Before-and-after change records
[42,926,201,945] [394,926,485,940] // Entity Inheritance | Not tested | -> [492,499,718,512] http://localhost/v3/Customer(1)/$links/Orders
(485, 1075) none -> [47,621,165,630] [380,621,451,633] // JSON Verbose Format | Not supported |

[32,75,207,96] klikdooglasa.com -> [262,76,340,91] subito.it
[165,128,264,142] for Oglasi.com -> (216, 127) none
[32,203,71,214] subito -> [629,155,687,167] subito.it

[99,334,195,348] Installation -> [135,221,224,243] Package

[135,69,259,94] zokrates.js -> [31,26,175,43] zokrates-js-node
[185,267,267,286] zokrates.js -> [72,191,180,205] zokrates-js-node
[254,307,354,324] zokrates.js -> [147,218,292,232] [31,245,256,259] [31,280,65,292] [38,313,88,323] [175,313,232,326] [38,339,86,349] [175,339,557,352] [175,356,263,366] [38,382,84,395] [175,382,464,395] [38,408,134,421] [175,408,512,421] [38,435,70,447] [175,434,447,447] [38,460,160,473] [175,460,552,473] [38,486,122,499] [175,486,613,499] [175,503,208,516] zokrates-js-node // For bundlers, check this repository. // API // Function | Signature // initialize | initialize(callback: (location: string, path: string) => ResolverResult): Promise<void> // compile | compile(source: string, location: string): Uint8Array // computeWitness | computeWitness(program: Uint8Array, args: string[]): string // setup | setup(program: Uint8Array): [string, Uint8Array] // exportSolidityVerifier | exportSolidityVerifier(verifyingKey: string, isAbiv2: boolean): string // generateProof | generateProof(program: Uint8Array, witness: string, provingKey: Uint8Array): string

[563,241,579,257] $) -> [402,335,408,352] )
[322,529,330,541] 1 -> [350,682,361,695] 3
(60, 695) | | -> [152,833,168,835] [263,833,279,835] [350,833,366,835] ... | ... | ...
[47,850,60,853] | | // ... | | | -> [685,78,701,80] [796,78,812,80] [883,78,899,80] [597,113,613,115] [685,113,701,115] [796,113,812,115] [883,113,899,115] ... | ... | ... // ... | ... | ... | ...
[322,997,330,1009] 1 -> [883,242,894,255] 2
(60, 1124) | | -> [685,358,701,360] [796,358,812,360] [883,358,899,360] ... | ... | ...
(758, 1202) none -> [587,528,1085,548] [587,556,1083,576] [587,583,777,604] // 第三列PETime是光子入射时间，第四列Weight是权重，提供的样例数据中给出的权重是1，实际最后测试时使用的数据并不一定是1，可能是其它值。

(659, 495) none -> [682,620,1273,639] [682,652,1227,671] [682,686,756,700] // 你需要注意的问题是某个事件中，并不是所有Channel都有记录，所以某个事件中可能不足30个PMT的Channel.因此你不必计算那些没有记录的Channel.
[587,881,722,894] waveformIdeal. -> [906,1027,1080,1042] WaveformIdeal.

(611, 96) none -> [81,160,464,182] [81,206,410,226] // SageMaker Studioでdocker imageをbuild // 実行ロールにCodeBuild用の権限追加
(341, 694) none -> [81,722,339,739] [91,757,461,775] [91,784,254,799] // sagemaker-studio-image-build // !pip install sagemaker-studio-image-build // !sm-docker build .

**Goal of the exercise**
All of the data, from the first line to the last, should be written out exactly.

**Finished exercise**
[42,926,201,945] [394,926,485,940] // Entity Inheritance | Not tested | -> [492,499,718,512] http://localhost/v3/Customer(1)/$links/Orders
(485, 1075) none -> [47,621,165,630] [380,621,451,633] // JSON Verbose Format | Not supported |

[32,75,207,96] klikdooglasa.com -> [262,76,340,91] subito.it
[165,128,264,142] for Oglasi.com -> (216, 127) none
[32,203,71,214] subito -> [629,155,687,167] subito.it

[99,334,195,348] Installation -> [135,221,224,243] Package

[135,69,259,94] zokrates.js -> [31,26,175,43] zokrates-js-node
[185,267,267,286] zokrates.js -> [72,191,180,205] zokrates-js-node
[254,307,354,324] zokrates.js -> [147,218,292,232] [31,245,256,259] [31,280,65,292] [38,313,88,323] [175,313,232,326] [38,339,86,349] [175,339,557,352] [175,356,263,366] [38,382,84,395] [175,382,464,395] [38,408,134,421] [175,408,512,421] [38,435,70,447] [175,434,447,447] [38,460,160,473] [175,460,552,473] [38,486,122,499] [175,486,613,499] [175,503,208,516] zokrates-js-node // For bundlers, check this repository. // API // Function | Signature // initialize | initialize(callback: (location: string, path: string) => ResolverResult): Promise<void> // compile | compile(source: string, location: string): Uint8Array // computeWitness | computeWitness(program: Uint8Array, args: string[]): string // setup | setup(program: Uint8Array): [string, Uint8Array] // exportSolidityVerifier | exportSolidityVerifier(verifyingKey: string, isAbiv2: boolean): string // generateProof | generateProof(program: Uint8Array, witness: string, provingKey: Uint8Array): string

[563,241,579,257] $) -> [402,335,408,352] )
[322,529,330,541] 1 -> [350,682,361,695] 3
(60, 695) | | -> [152,833,168,835] [263,833,279,835] [350,833,366,835] ... | ... | ...
[47,850,60,853] | | // ... | | | -> [685,78,701,80] [796,78,812,80] [883,78,899,80] [597,113,613,115] [685,113,701,115] [796,113,812,115] [883,113,899,115] ... | ... | ... // ... | ... | ... | ...
[322,997,330,1009] 1 -> [883,242,894,255] 2
(60, 1124) | | -> [685,358,701,360] [796,358,812,360] [883,358,899,360] ... | ... | ...
(758, 1202) none -> [587,528,1085,548] [587,556,1083,576] [587,583,777,604] // 第三列PETime是光子入射时间，第四列Weight是权重，提供的样例数据中给出的权重是1，实际最后测试时使用的数据并不一定是1，可能是其它值。

(659, 495) none -> [682,620,1273,639] [682,652,1227,671] [682,686,756,700] // 你需要注意的问题是某个事件中，并不是所有Channel都有记录，所以某个事件中可能不足30个PMT的Channel.因此你不必计算那些没有记录的Channel.
[587,881,722,894] waveformIdeal. -> [906,1027,1080,1042] WaveformIdeal.

(611, 96) none -> [81,160,464,182] [81,206,410,226] // SageMaker Studioでdocker imageをbuild // 実行ロールにCodeBuild用の権限追加
(341, 694) none -> [81,722,339,739] [91,757,461,775] [91,784,254,799] // sagemaker-studio-image-build // !pip install sagemaker-studio-image-build // !sm-docker build .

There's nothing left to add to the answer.